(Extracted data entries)
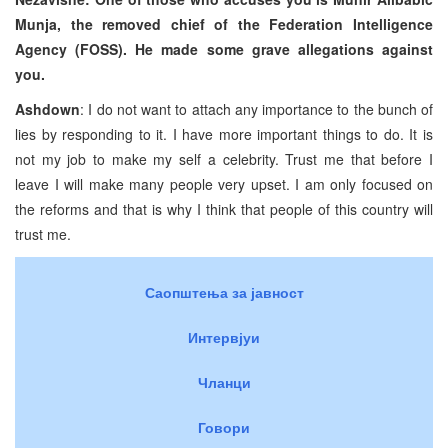
Munja, the removed chief of the Federation Intelligence
Agency (FOSS). He made some grave allegations against
you.
Ashdown
: I do not want to attach any importance to the bunch of
lies by responding to it. I have more important things to do. It is
not my job to make my self a celebrity. Trust me that before I
leave I will make many people very upset. I am only focused on
the reforms and that is why I think that people of this country will
trust me.
Саопштења за јавност
Интервјуи
Чланци
Говори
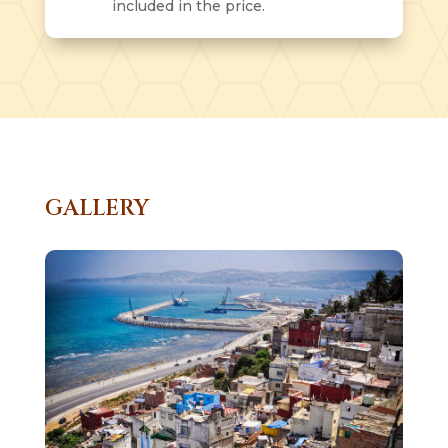
included in the price.
GALLERY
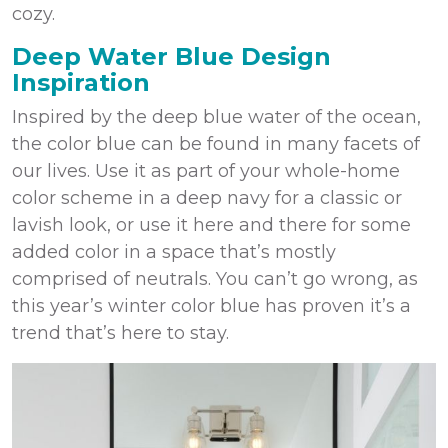
cozy.
Deep Water Blue Design
Inspiration
Inspired by the deep blue water of the ocean,
the color blue can be found in many facets of
our lives. Use it as part of your whole-home
color scheme in a deep navy for a classic or
lavish look, or use it here and there for some
added color in a space that’s mostly
comprised of neutrals. You can’t go wrong, as
this year’s winter color blue has proven it’s a
trend that’s here to stay.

[YOUR OBJECTIVE]
Scan the records for the string "people" and show every line that contains it.

[YOUR RESPONSE]
leave I will make many people very upset. I am only focused on
the reforms and that is why I think that people of this country will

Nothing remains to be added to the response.